Currently, students in Texas have to pass fifteen tests to graduate. Under the new legislation, that number will be reduced to five. Students such as sixteen year-old Macala Carroll are excited about the upcoming changes. “I feel that the test shouldn’t judge or break our future,” Carroll said Monday. “All the hard work that I’ve put in this school year … shouldn’t be destroyed by a few questions that aren’t even written properly.” Educators felt that such a heavy test load shifted the focus from teaching to test preparation, which was not in the best interests of the students.
These measures also give students the flexibility to pursue the paths which they find to be the best fit for them, even if that means career or vocational courses rather than a college path. SB441, for example, creates the Texas Fresh Start Program, a workplace readiness initiative. These bills find the “appropriate balance between our need for rigorous academic standards and the students’ need for flexibility.” said Perry.
One thing that won’t be changing, however, are Texas’ high standards of education. “If there’s one thing to remember today, it’s that Texas refuses to dilute our academic standards in any way, because our standards are working,” Perry said. The fact that education in Texas is working can hardly be argued. Texas has one of the best graduation rates in the country, with 86% of students earning a high school diploma. It also has the highest rates of black and latino high school graduation in the country. As they currently spend very little per student relative to other states, it’s important for those funds to be going where they will do the most good for local kids.

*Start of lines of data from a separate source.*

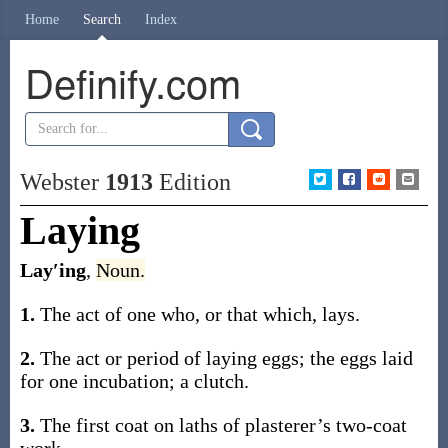
Home
Search
Index
Definify.com
Webster
1913
Edition
Laying
Lay′ing
,
Noun.
1.
The act of one who, or that which, lays.
2.
The act or period of laying eggs; the eggs laid
for one incubation; a clutch.
3.
The first coat on laths of plasterer’s two-coat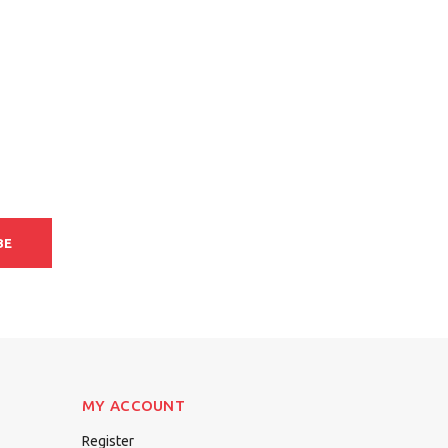
BE
MY ACCOUNT
Register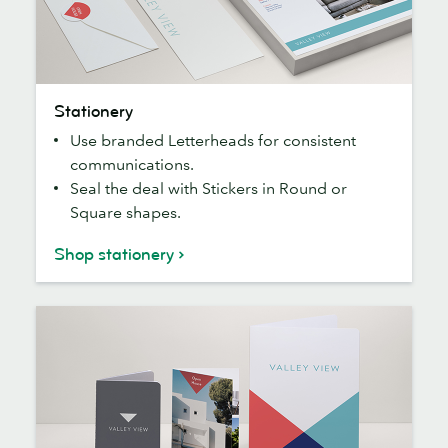
Stationery
Stationery
Use branded Letterheads for consistent
communications.
Seal the deal with Stickers in Round or
Square shapes.
Shop stationery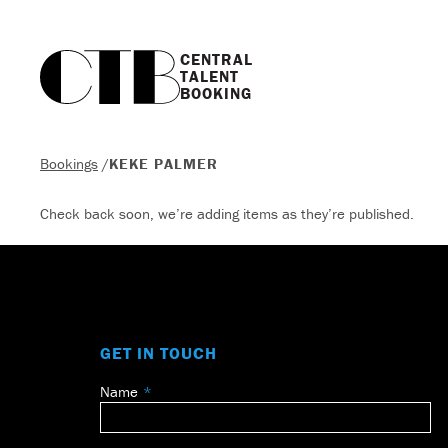
CENTRAL

TALENT

BOOKING
Bookings
/
KEKE PALMER
Check back soon, we’re adding items as they’re published.
GET IN TOUCH
Name
Leave
this
field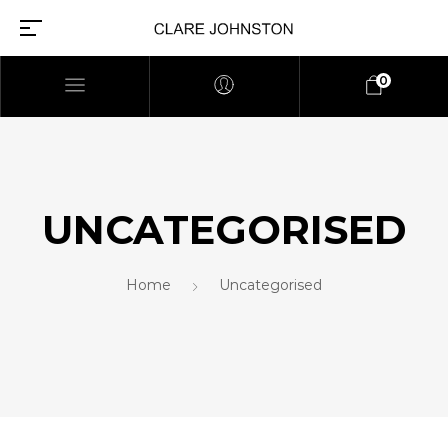
0
UNCATEGORISED
Home
Uncategorised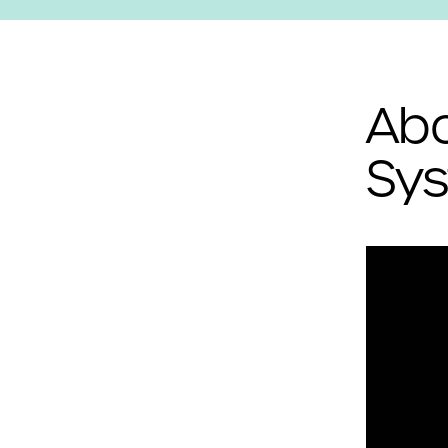
Abo
Sys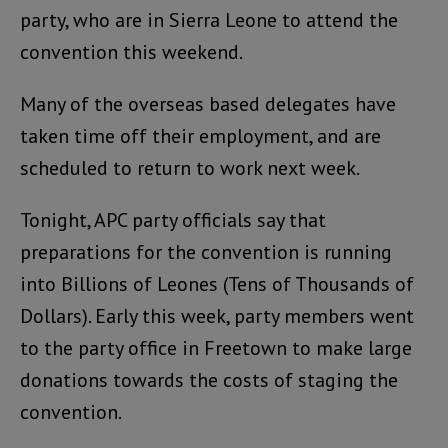
party, who are in Sierra Leone to attend the
convention this weekend.
Many of the overseas based delegates have
taken time off their employment, and are
scheduled to return to work next week.
Tonight, APC party officials say that
preparations for the convention is running
into Billions of Leones (Tens of Thousands of
Dollars). Early this week, party members went
to the party office in Freetown to make large
donations towards the costs of staging the
convention.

Implementation of these laws will take time, but Texas is on the right track. Other states should take a cue from Texas. Students are doing well, but lawmakers there are still looking for innovative ways to prepare students for success after graduation and a changing workforce. This kind of real education reform is what America needs, not the one-size-fits-all education standards which are currently being pushed onto American children. We Americans thrive when given the opportunities to do so, and Texas is giving children just those opportunities. Way to go, Texas! Again.